# The request:
Copy out the stretch from the line containing "pose: elev=141.2 azim=245.8" through the line containing "Dot at: (193, 226)", both included, with "roll" changed to "tilt" and nothing else altered.

##### Records shown #####

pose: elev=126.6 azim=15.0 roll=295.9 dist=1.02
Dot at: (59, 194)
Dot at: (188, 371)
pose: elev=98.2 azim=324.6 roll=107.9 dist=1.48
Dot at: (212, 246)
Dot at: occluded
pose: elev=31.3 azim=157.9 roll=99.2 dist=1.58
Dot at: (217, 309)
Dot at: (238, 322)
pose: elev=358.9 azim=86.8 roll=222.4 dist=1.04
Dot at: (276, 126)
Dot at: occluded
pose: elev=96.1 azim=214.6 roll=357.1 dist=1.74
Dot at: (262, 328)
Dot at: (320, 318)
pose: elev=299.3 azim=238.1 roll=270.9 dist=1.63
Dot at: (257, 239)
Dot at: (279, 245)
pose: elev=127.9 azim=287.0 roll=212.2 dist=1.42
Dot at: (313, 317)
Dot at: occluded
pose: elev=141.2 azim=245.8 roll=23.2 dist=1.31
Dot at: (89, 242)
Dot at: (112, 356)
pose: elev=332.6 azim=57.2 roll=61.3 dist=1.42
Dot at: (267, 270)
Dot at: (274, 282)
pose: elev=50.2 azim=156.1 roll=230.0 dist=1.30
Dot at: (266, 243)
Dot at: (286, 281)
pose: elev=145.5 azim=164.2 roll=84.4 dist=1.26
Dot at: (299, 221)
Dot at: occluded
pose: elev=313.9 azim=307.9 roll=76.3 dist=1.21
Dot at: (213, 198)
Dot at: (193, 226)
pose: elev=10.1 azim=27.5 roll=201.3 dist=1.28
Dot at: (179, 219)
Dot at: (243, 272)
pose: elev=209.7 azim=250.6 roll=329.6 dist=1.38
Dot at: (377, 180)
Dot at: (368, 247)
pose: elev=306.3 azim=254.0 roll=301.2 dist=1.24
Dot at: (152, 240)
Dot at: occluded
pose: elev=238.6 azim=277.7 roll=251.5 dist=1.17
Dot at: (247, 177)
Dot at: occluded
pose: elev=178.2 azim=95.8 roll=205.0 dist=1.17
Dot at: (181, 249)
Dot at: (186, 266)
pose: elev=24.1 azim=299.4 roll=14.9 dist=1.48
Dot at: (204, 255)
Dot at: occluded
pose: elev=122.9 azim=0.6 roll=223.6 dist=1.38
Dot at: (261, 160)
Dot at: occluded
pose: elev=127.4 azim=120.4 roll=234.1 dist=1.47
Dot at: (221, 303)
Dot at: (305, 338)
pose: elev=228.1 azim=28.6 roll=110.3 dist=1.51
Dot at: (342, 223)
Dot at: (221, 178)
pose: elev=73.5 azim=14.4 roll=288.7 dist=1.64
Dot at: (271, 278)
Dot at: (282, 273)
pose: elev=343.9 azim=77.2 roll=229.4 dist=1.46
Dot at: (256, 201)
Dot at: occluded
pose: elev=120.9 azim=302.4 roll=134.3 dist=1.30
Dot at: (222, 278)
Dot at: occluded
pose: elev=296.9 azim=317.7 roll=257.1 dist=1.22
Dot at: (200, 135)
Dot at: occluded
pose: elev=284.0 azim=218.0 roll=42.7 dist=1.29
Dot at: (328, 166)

#####

# Solution to this exercise:
pose: elev=141.2 azim=245.8 tilt=23.2 dist=1.31
Dot at: (89, 242)
Dot at: (112, 356)
pose: elev=332.6 azim=57.2 tilt=61.3 dist=1.42
Dot at: (267, 270)
Dot at: (274, 282)
pose: elev=50.2 azim=156.1 tilt=230.0 dist=1.30
Dot at: (266, 243)
Dot at: (286, 281)
pose: elev=145.5 azim=164.2 tilt=84.4 dist=1.26
Dot at: (299, 221)
Dot at: occluded
pose: elev=313.9 azim=307.9 tilt=76.3 dist=1.21
Dot at: (213, 198)
Dot at: (193, 226)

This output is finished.